Et moi, sans le faire exprès, j’en suis sorti. Je me suis rendu compte, en descendant au village, que j’étais totalement hors de cet ordre-là. Je suis resté dans l’ancien, qui est mort, donc je suis libre. Fortuitement, c’est moi qui ai fini par gagner le combat d’Elias.

 

Ce matin je suis entré avec Fro dans la boutique. Il n’a pas bronché, n’a même pas semblé remarquer ma présence - c’est normal, puisque je ne fais pas partie de son univers. J’aurais pu, je suppose, le suivre dans l’arrière-salle et y découvrir le Secret, mais ça ne m’intéressait pas, au fond. J’ai préféré errer un long moment entre les étagères, dans le labyrinthe de l’univers effondré d’Elias, puis je suis sorti, sans même entendre le délire qui grondait dans la pièce voisine. Ainsi la boutique d’Elias est restée intacte dans ma tête et dans ces lignes. En dehors de ça, elle n’existe plus.
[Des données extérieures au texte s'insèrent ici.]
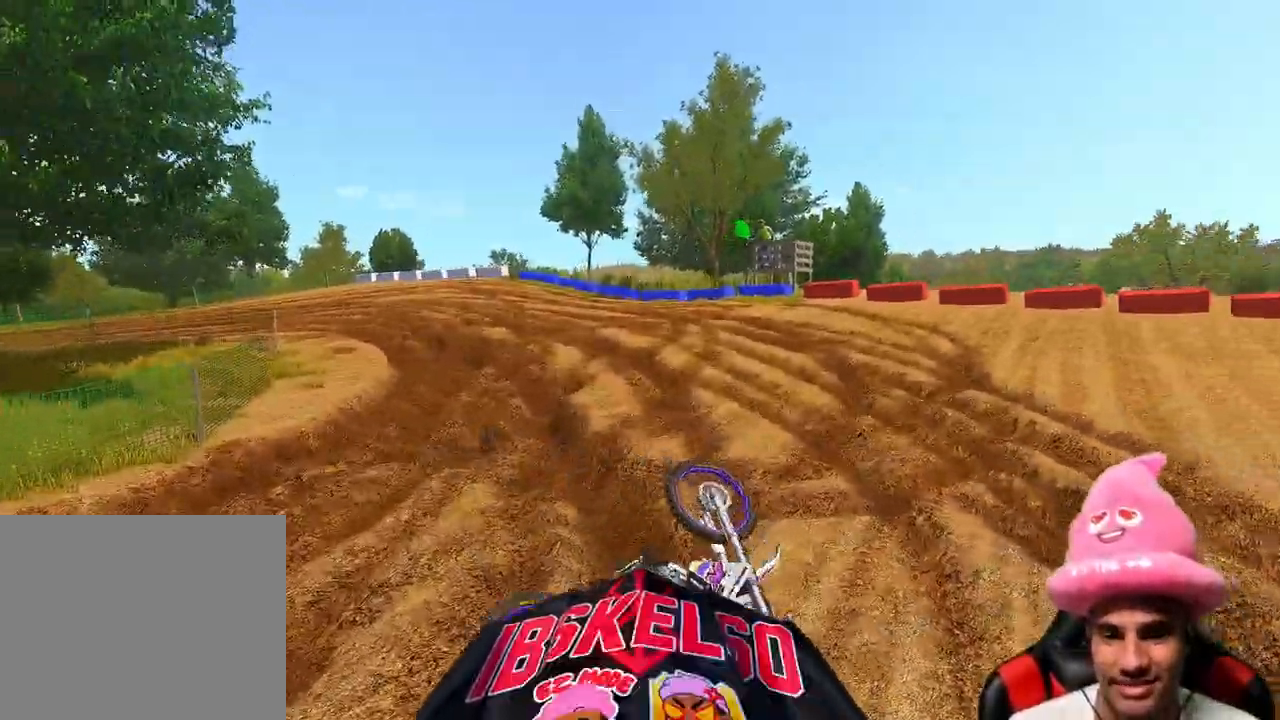
{"buttons": [], "left_stick": "left", "right_stick": "center", "events": [[283, "left_stick", "left"]]}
Quand Fro est parti, cet après-midi, je suis allé barricader de l’extérieur toutes les issues de la maison d’Elias, et j’y ai mis le feu. La boutique et le Secret, qui a beaucoup hurlé, ont mis toute la nuit à brûler. Quelle surprise pour Fro, à son retour ! Je sais qu’il sera bien incapable, seul, d’inventer les formules qui donnent au village la force d’exister. Peut-être le tuerai-je lui aussi, après tout, et on verra bien ce qu’il adviendra.

 



[1] J’ai fini par sélectionner ce mot, pour ce qu’il a d’assez neutre et à la fois évocateur d’une vague activité – même si Elias n’était pas à proprement parler un marchand – dans la liste disparate qui m’assaillit quand je voulus décrire la chose, le débarras, le laboratoire, la maison, l’atelier, le musée d’Elias. Son temple, son palais et son cachot, sa ville et son désert, j’ai fini par l’appeler sa boutique, mais il me faut préciser combien ce terme, comme tous les autres, est inexact, infidèle.